■ Your goal
Copy out all lines in the data below containing the string "link".

** Working data follows **

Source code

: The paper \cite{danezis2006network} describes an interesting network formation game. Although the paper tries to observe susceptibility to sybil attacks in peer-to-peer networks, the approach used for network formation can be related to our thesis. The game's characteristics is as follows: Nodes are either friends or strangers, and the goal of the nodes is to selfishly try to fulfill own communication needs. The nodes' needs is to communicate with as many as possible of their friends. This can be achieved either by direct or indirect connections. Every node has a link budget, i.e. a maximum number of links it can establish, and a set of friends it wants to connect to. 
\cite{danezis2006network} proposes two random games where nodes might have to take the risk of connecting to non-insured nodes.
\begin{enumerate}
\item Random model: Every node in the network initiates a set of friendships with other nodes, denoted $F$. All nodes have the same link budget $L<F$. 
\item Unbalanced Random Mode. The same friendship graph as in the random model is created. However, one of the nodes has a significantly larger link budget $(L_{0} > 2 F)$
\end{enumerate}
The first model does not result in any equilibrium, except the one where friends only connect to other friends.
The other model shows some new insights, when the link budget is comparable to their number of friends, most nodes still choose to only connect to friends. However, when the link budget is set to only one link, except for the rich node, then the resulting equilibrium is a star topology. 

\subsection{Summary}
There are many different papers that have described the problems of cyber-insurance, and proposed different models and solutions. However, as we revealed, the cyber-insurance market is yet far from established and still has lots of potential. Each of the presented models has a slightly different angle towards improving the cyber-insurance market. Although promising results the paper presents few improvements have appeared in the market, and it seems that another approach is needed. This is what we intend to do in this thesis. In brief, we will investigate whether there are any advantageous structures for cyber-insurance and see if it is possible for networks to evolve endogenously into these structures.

** End of Working data **

■ Exercise output
: The paper \cite{danezis2006network} describes an interesting network formation game. Although the paper tries to observe susceptibility to sybil attacks in peer-to-peer networks, the approach used for network formation can be related to our thesis. The game's characteristics is as follows: Nodes are either friends or strangers, and the goal of the nodes is to selfishly try to fulfill own communication needs. The nodes' needs is to communicate with as many as possible of their friends. This can be achieved either by direct or indirect connections. Every node has a link budget, i.e. a maximum number of links it can establish, and a set of friends it wants to connect to. 
\item Random model: Every node in the network initiates a set of friendships with other nodes, denoted $F$. All nodes have the same link budget $L<F$. 
\item Unbalanced Random Mode. The same friendship graph as in the random model is created. However, one of the nodes has a significantly larger link budget $(L_{0} > 2 F)$
The other model shows some new insights, when the link budget is comparable to their number of friends, most nodes still choose to only connect to friends. However, when the link budget is set to only one link, except for the rich node, then the resulting equilibrium is a star topology. 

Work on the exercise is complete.